***** Records supplied
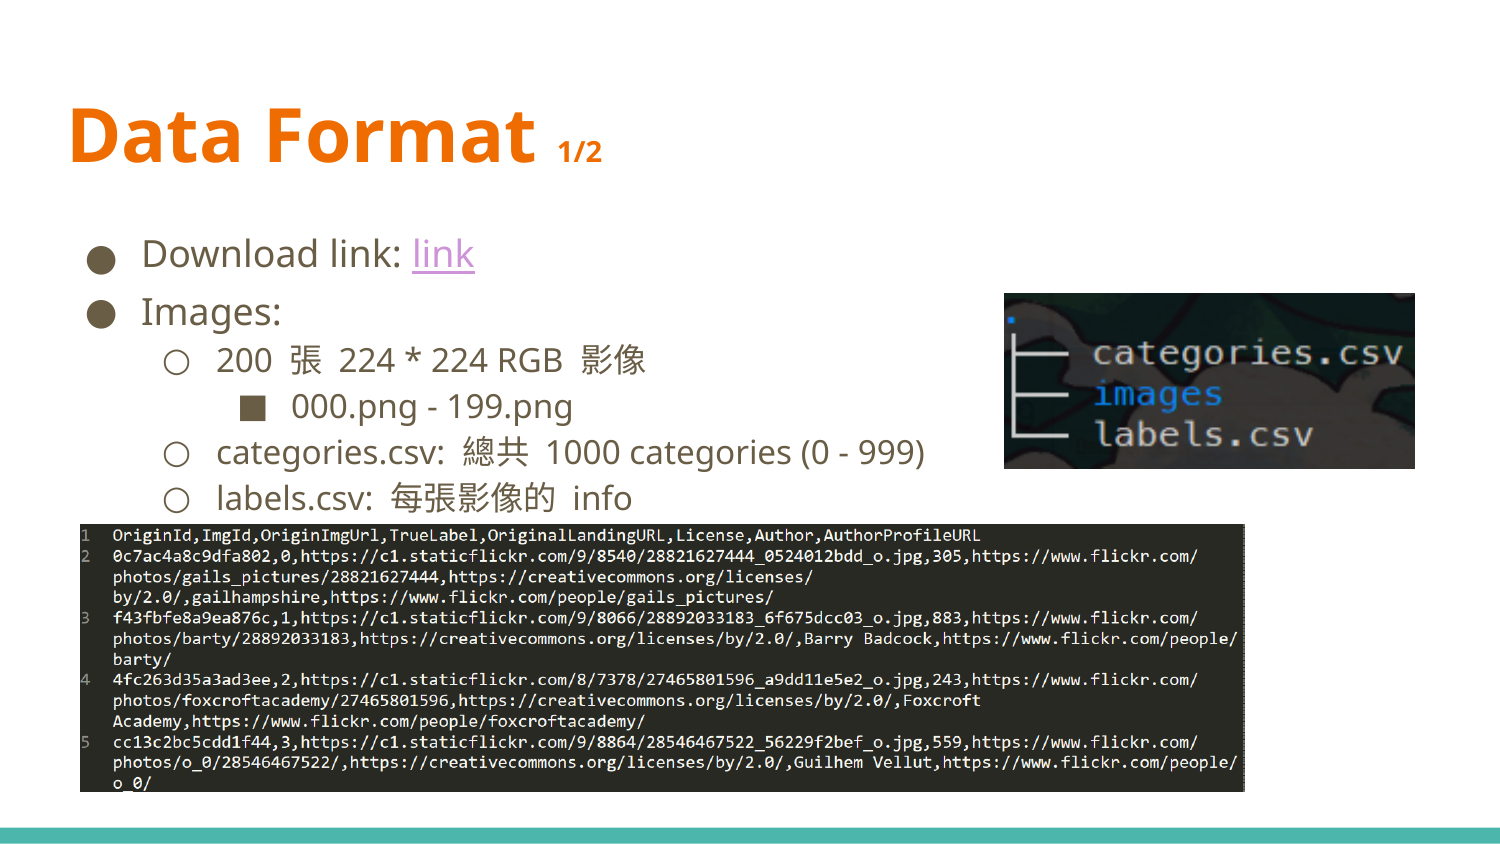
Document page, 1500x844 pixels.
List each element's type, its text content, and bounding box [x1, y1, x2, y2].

picture [1004, 293, 1416, 469]
list Download link: link Images: 200 張 224 * 224 RGB 影像 000.png - 199.png categories.csv: 總共 1000 categories (0 - 999) labels.csv: 每張影像的 info [51, 207, 1449, 750]
title Data Format 1/2 [51, 72, 1449, 189]
picture [80, 524, 1245, 793]
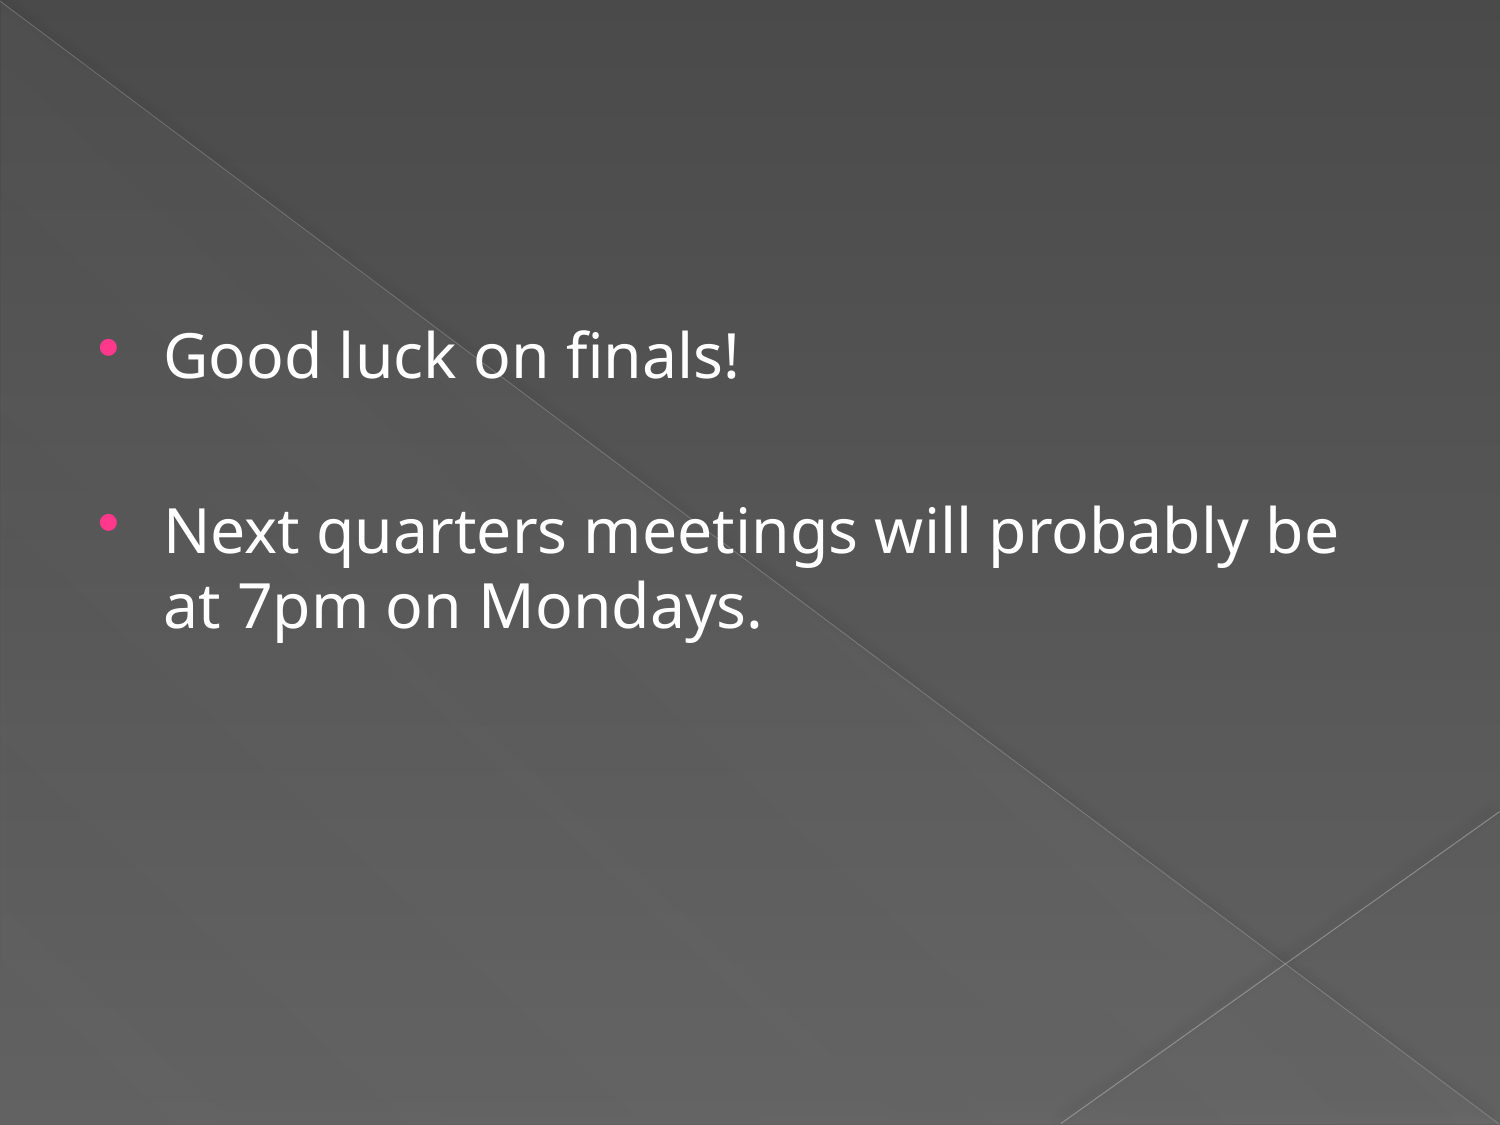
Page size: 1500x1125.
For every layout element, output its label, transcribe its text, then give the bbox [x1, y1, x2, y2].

list Good luck on finals! Next quarters meetings will probably be at 7pm on Mondays. [75, 308, 1425, 1059]
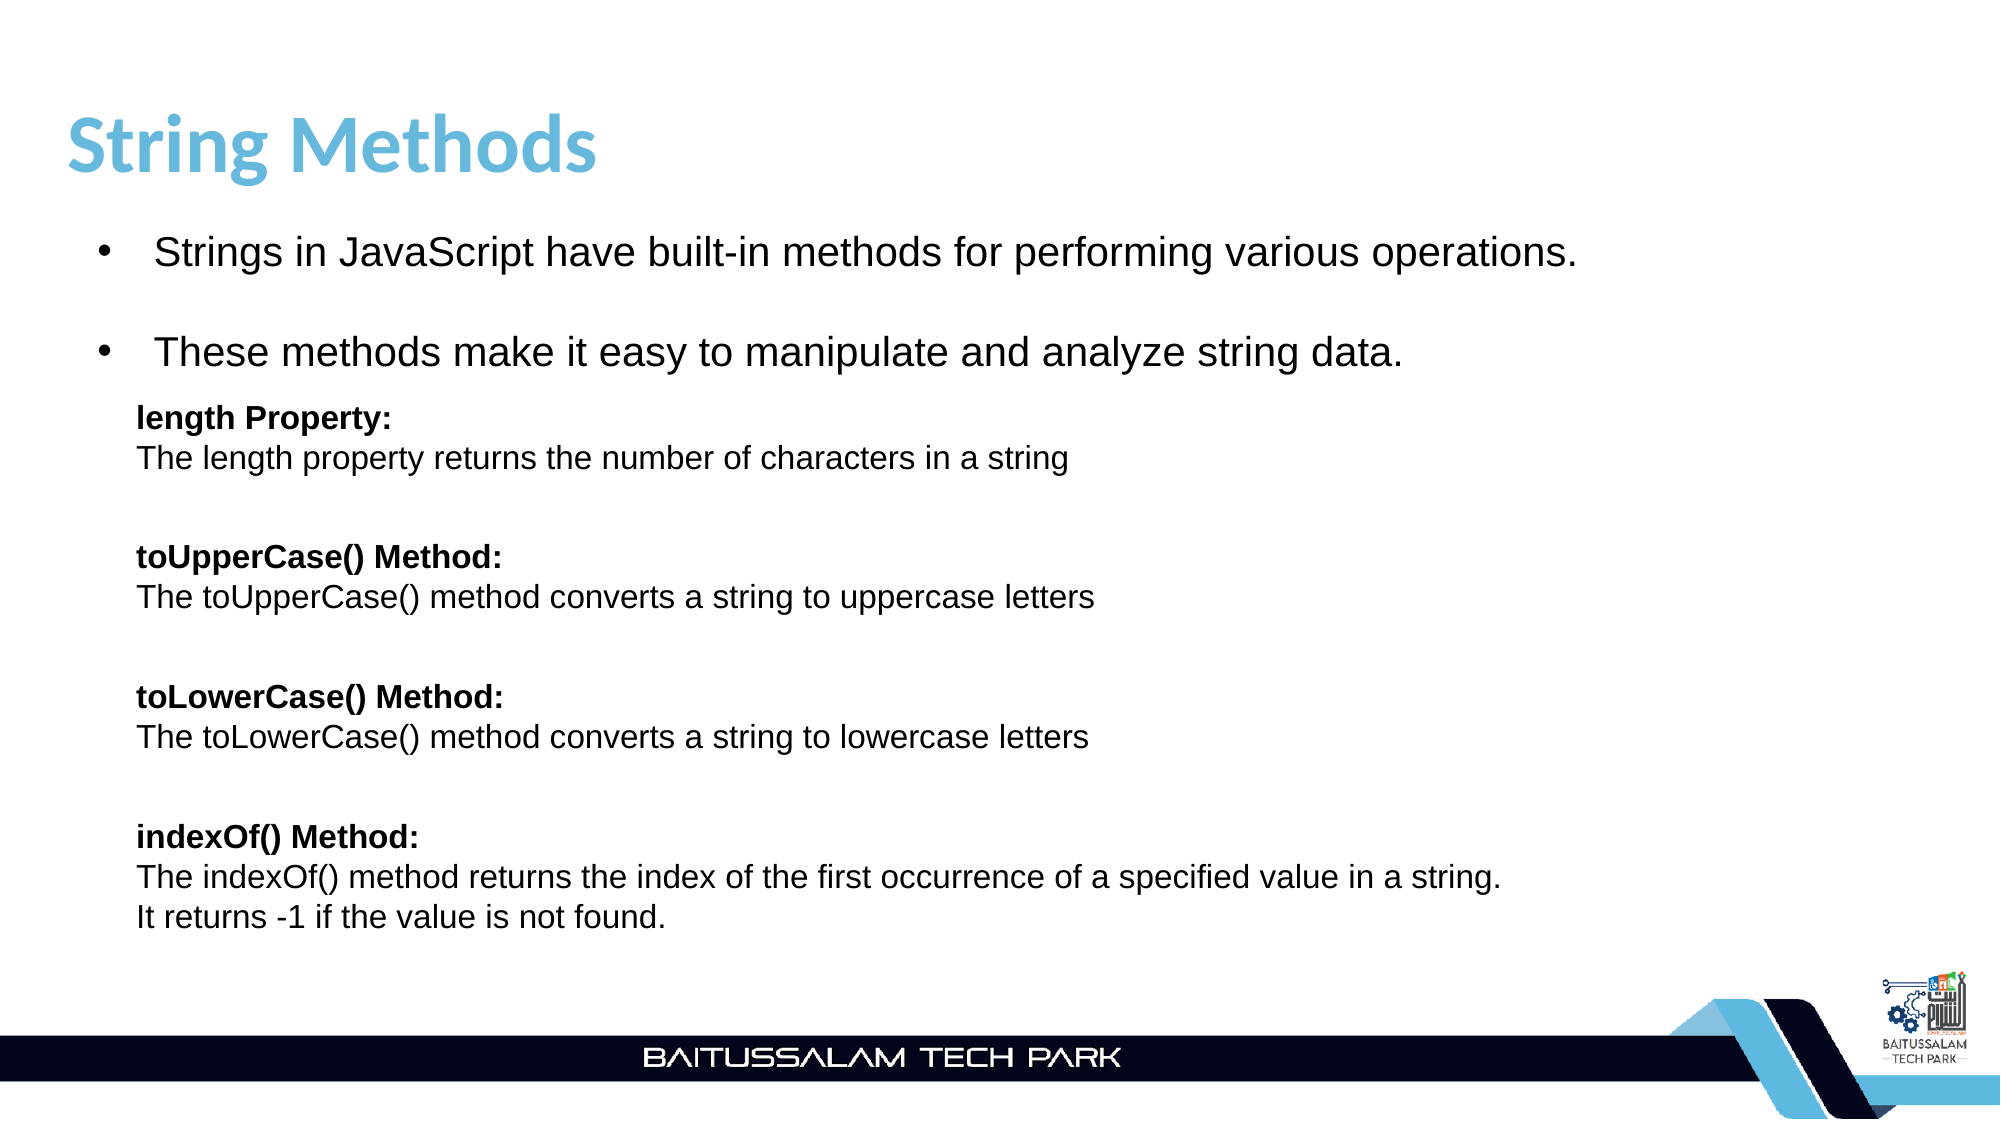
**********
_Brief_.
Go through the lines above and write each one out verbatim, skipping the pictures.

_Written answer_.
Document page, 1500x844 pixels.
List each element's type, its text content, and bounding box [x1, y1, x2, y2].

picture [1004, 293, 1416, 469]
list Download link: link Images: 200 張 224 * 224 RGB 影像 000.png - 199.png categories.csv: 總共 1000 categories (0 - 999) labels.csv: 每張影像的 info [51, 207, 1449, 750]
title Data Format 1/2 [51, 72, 1449, 189]
picture [80, 524, 1245, 793]
Page size: 1500x1125.
For every layout element, output its label, transcribe its text, then give the bbox [x1, y1, x2, y2].

list Good luck on finals! Next quarters meetings will probably be at 7pm on Mondays. [75, 308, 1425, 1059]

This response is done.